A: No, currently it is only possible to inspect HTTPS traffic.

Can I replace the gateway's CA with a different CA?

A: Yes, you can import any CA certificate to be used for HTTPS inspection.

To import a CA certificate:

1. Open SmartDashboard.

2. Go to Application & URL Filtering tab, on the left, open Advanced -> HTTPS Inspection -> Gateways.

3. Below, under CA Certificate, click on Renew Certificate -> Import certificate from file (if no certificate is created yet, need to click on “Create” first).

4. The file to import must be a p12 file containing self-signed CA or subordinate CA.

You can also import a certificate signed by hash algorithm SHA-256.

Is it possible to perform selective inspection – just on specific sites, categories or users?

A: Yes, you can inspect only specific sites or URL Filtering categories (both require a URL Filtering Blade license).

Why do I sometimes get the gateway CA even for sites that are not configured to be decrypted?

A: To filter out sites from HTTPS inspection, a mapping between the site IP to its correlating domain is needed. The mapping is created based on the certificate DN served by the site. This requires us to perform HTTPS inspection on any accessed SSL site, at least once. After this mapping is in place, no further inspection will occur (according to the rulebase). -- This is the underlying reason for the "refresh" success.
Note: This behavior is only relevant if there is no proxy between the gateway and the Internet. If there is a proxy, we don't perform full inspection.

What information from the encrypted traffic is logged?

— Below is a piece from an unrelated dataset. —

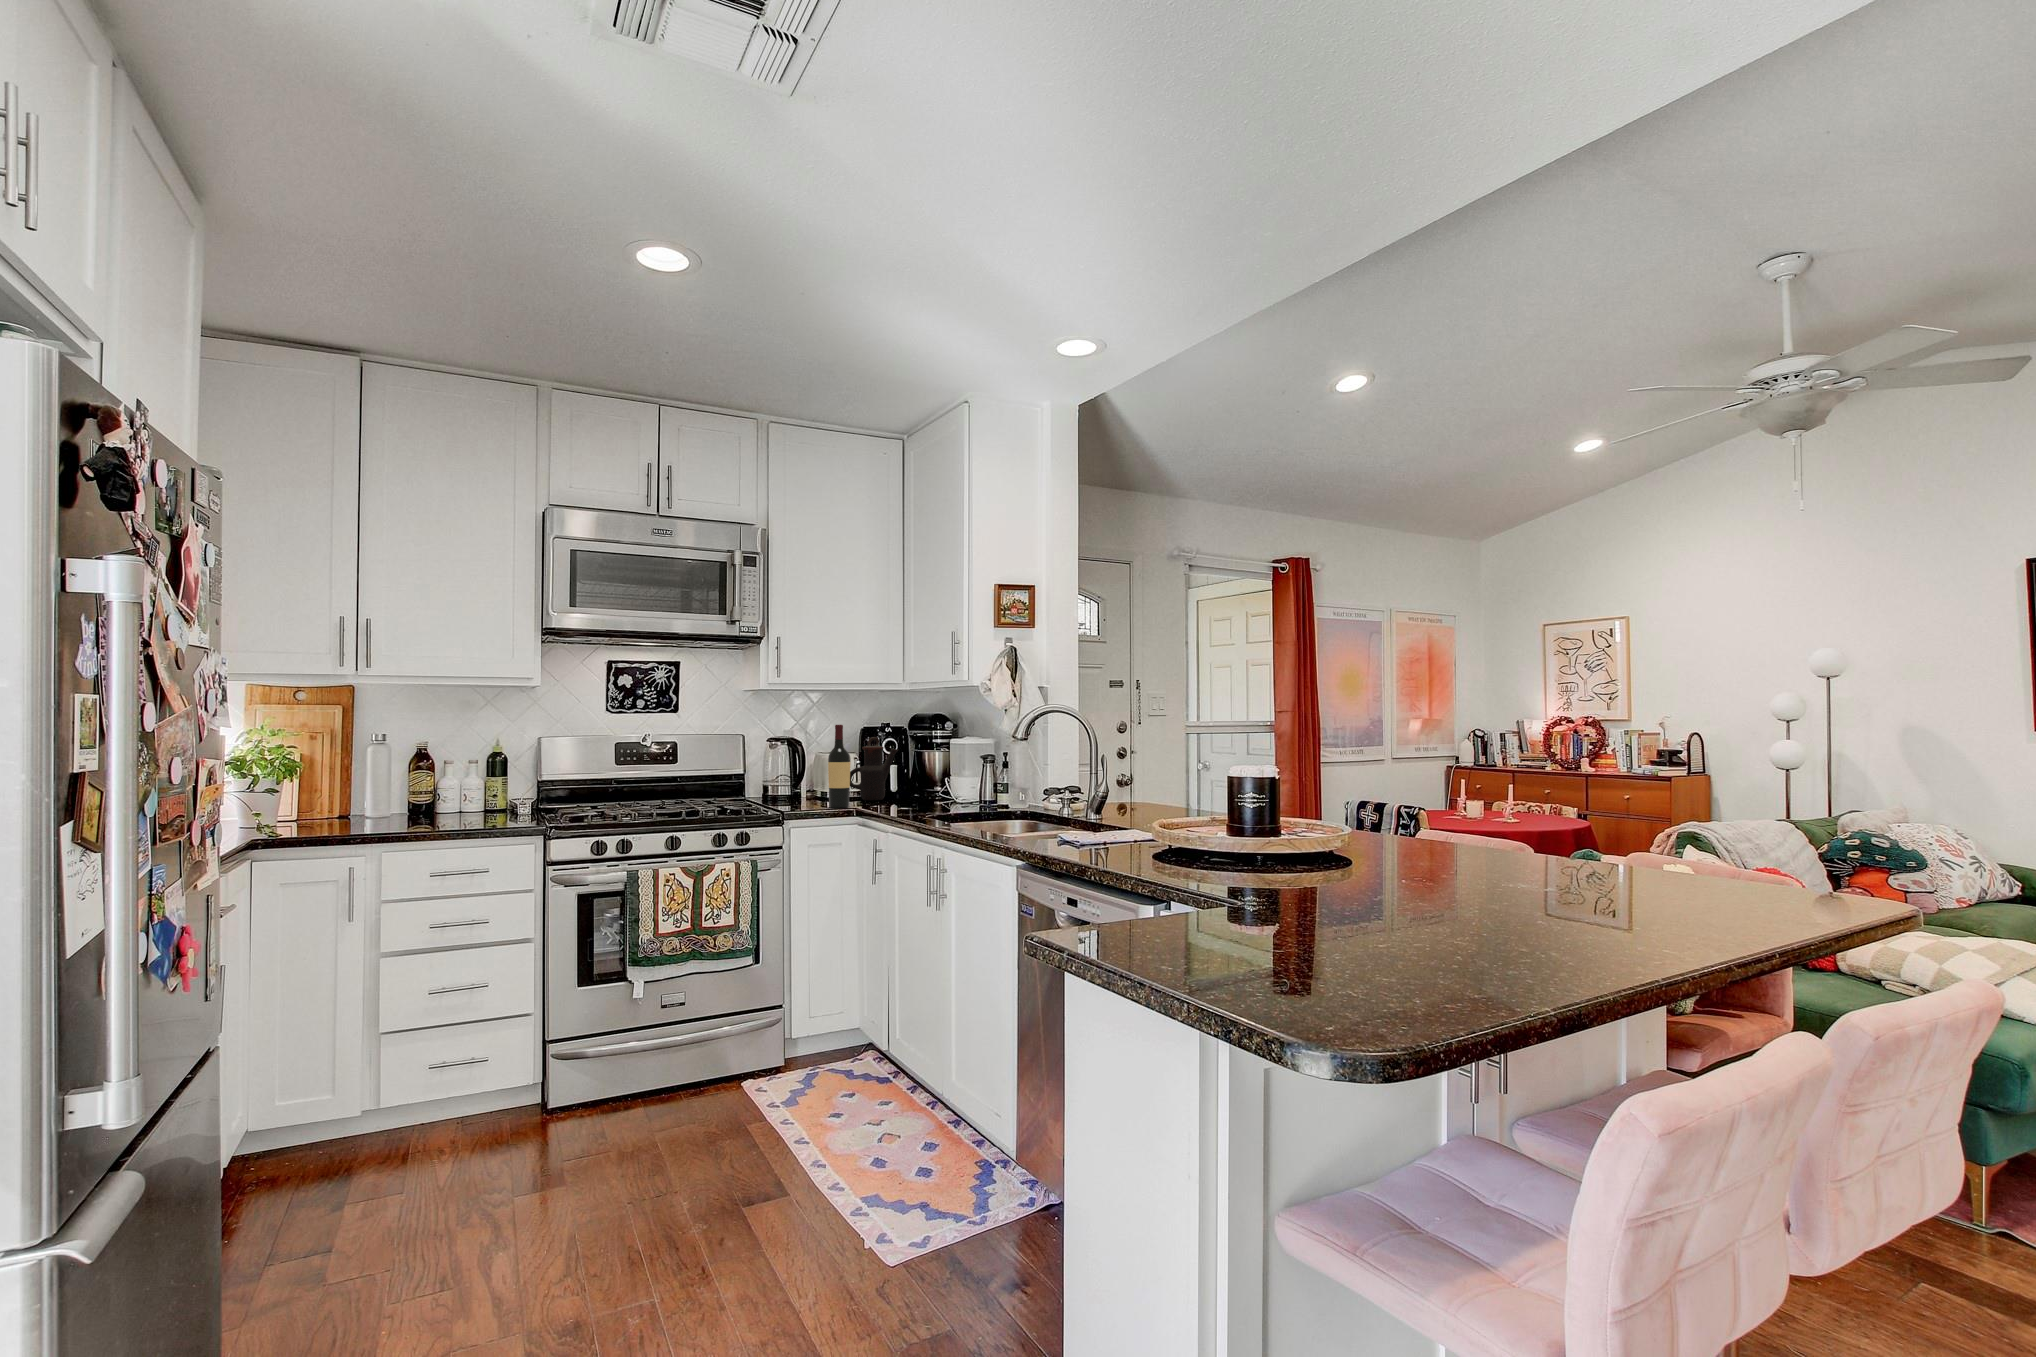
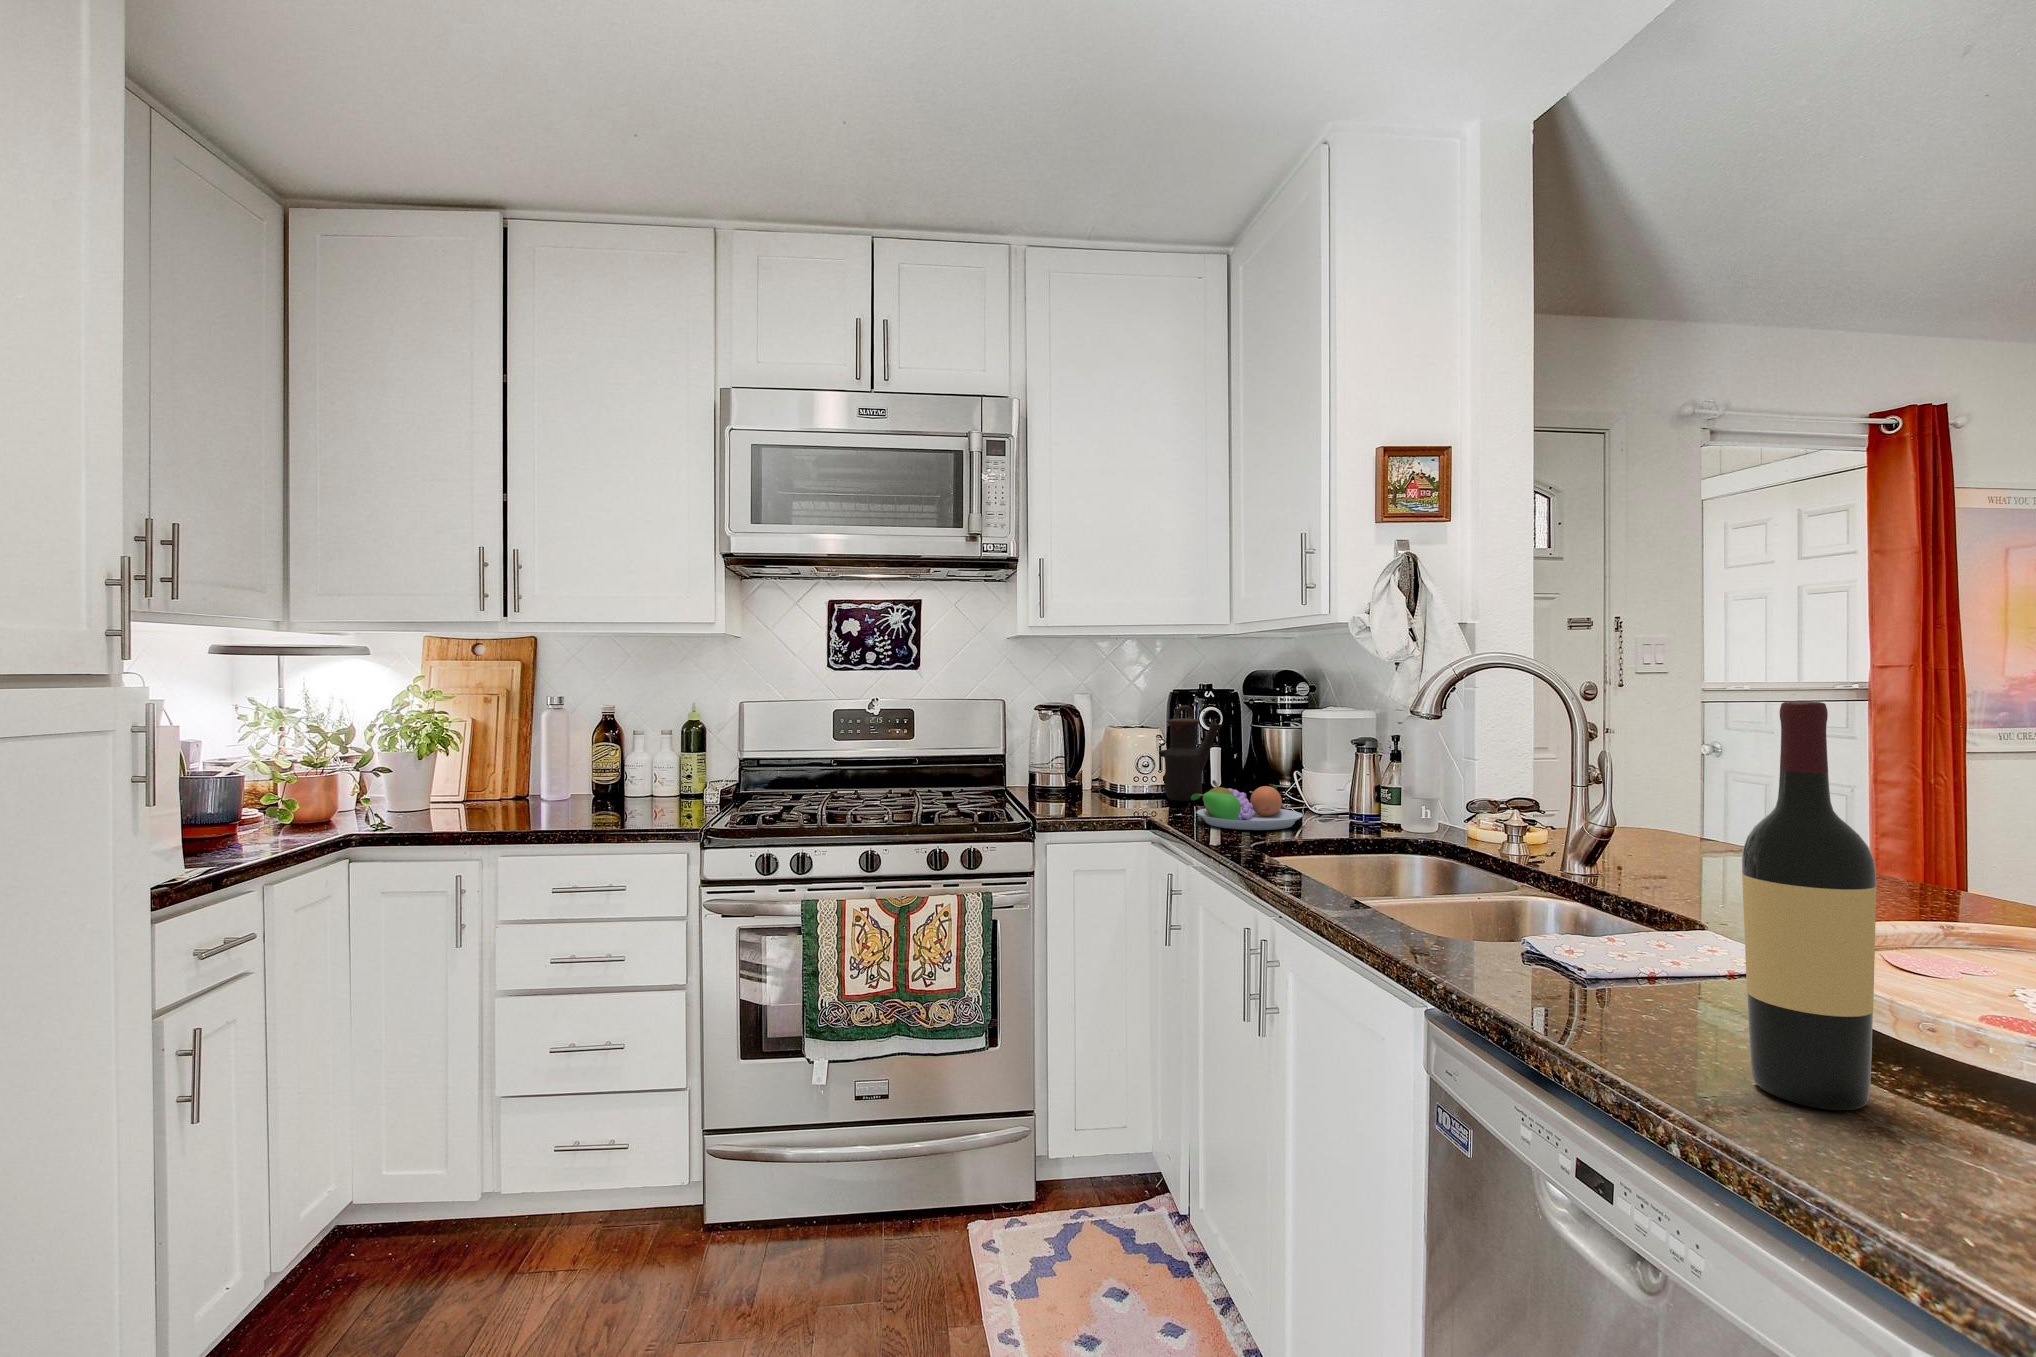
wine bottle: present [828,725,850,808] -> present [1742,702,1876,1110]
fruit bowl: none [888,782,954,810] -> present [1191,780,1303,830]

A: No additional information is logged aside from the regular information logged per Blade. The administrator must have special permissions to view this information.

I read in the news that someone conned the ______ CA to give them certificates for the _______ web site. What should I do?

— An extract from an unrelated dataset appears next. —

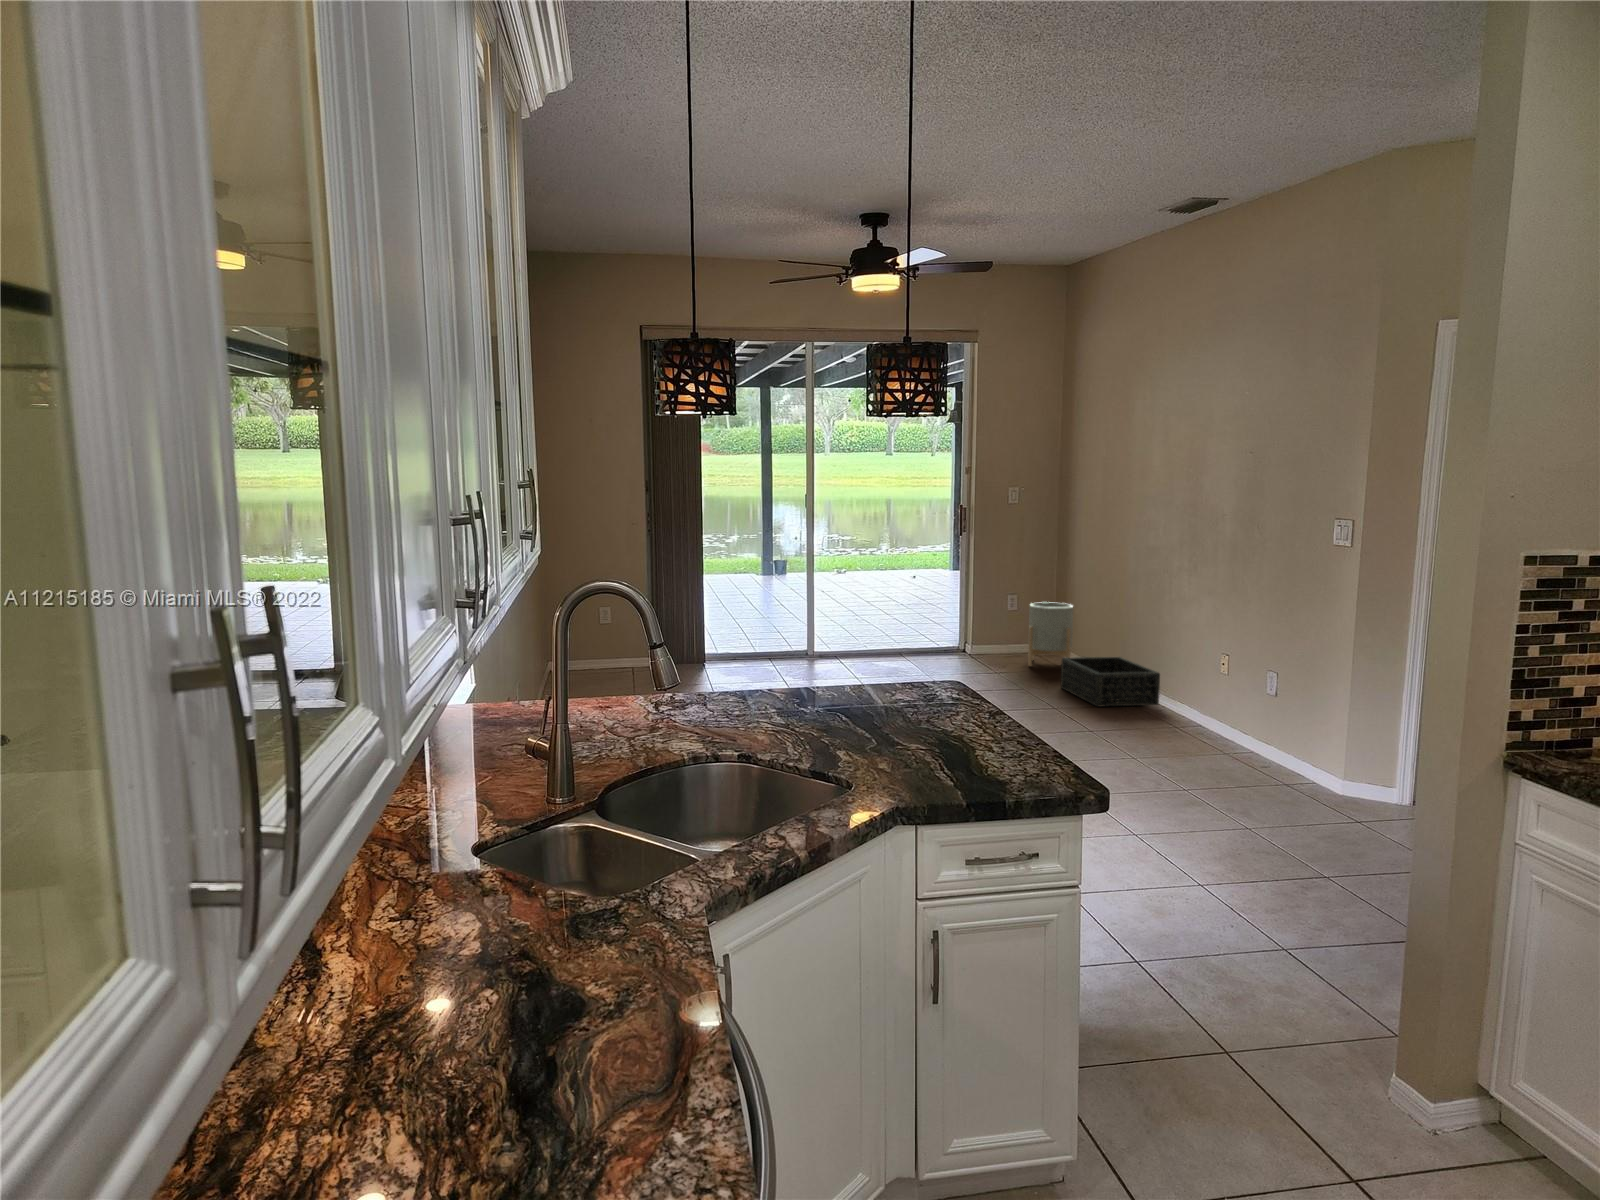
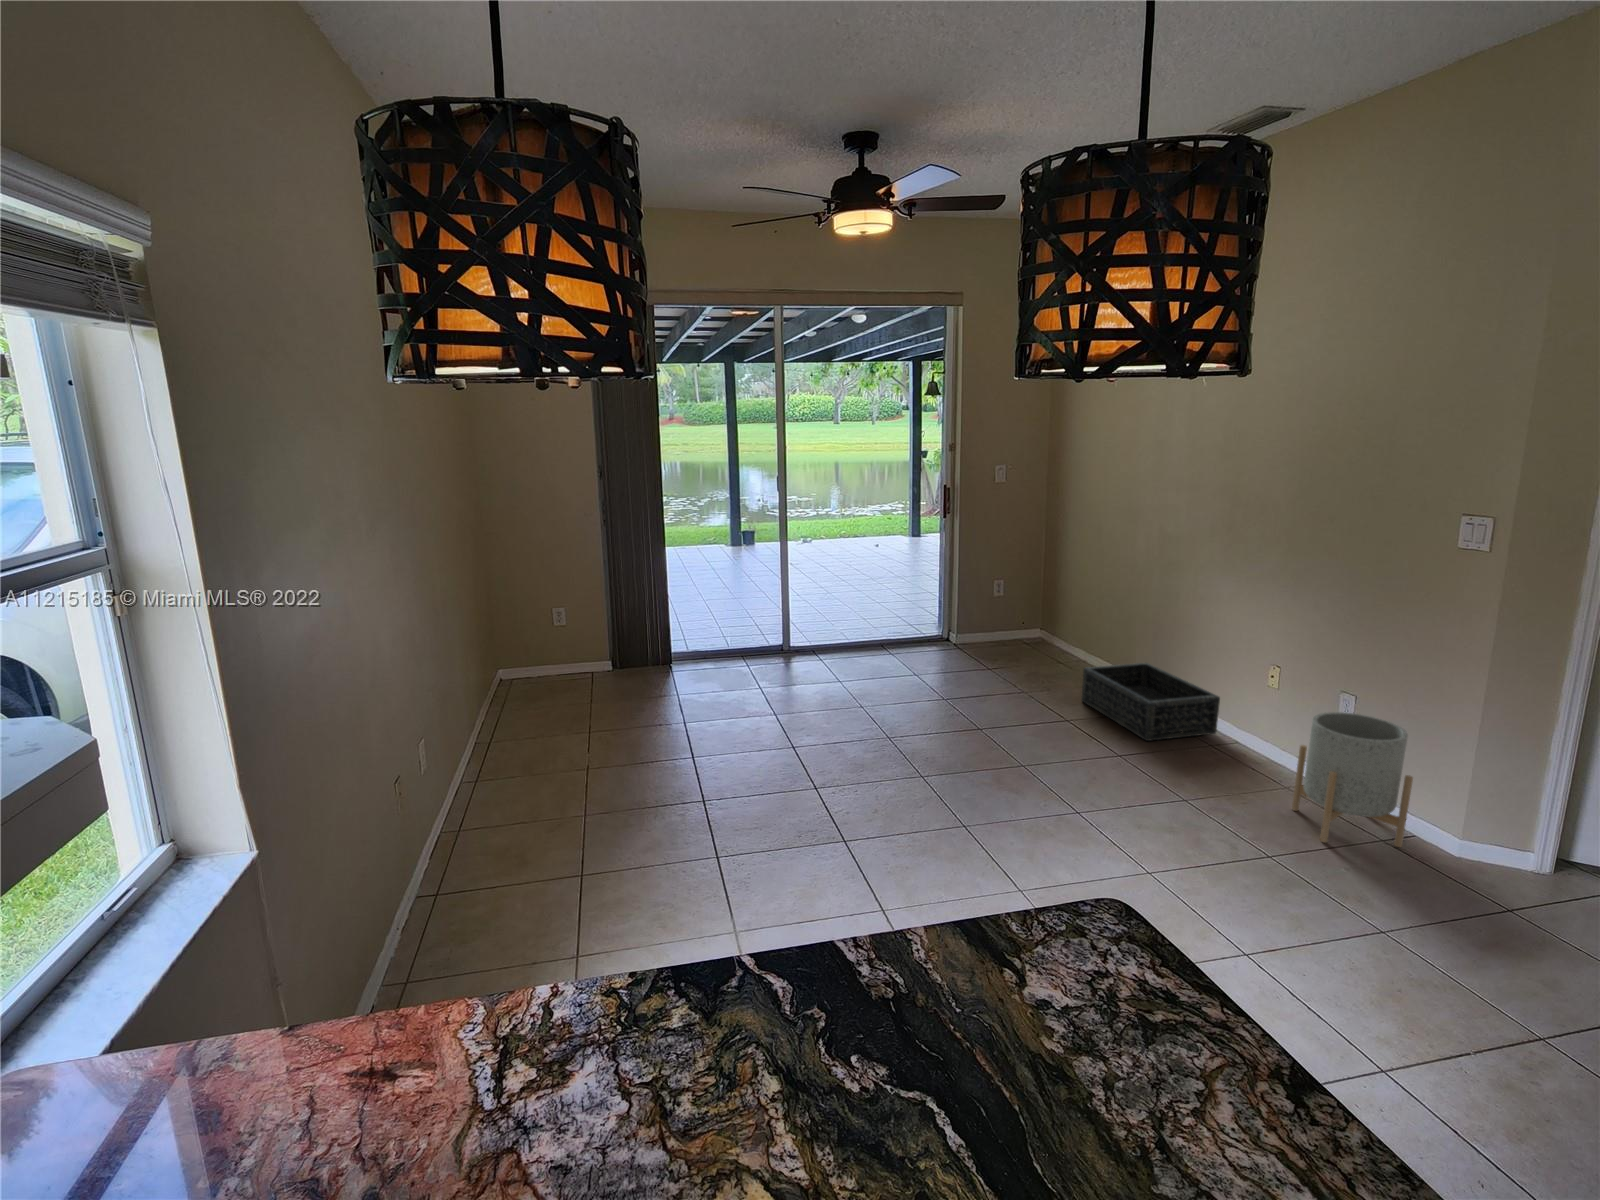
planter: present [1028,602,1073,666] -> present [1292,712,1413,847]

A: It is possible to use the GUI to remove the victim CA from the list of trusted roots. But this is not recommended, as it would damage connections to other customers of that CA.

Another option is to add the specific certificate serial number to the Black List on the SmartDashboard.
This approach has been successfully used by all browser vendors in March 2011, when Comodo was conned into issuing multiple certificates for popular web sites.

Check Point will publish regular updates to the list of CAs, and in the future also to the black-list of known stolen certificates.

Which SSL/TLS versions of are supported by HTTPS inspection?

A: SSLv3 and TLSv1 (also known as SSLv3.1).

Why isn't SSLv2 supported?

A: SSLv2 is known to be susceptible to several attacks, and as such it is not supported.

Which ciphers are supported by SSL inspection?

A: AES_128_CBC, AES_256_CBC, 3DES_EDE_CBC, RC4_128_MD5, RC4_128_SHA1

This solution has been verified for the specific scenario, described by the combination of Product, Version and Symptoms. It may not work in other scenarios.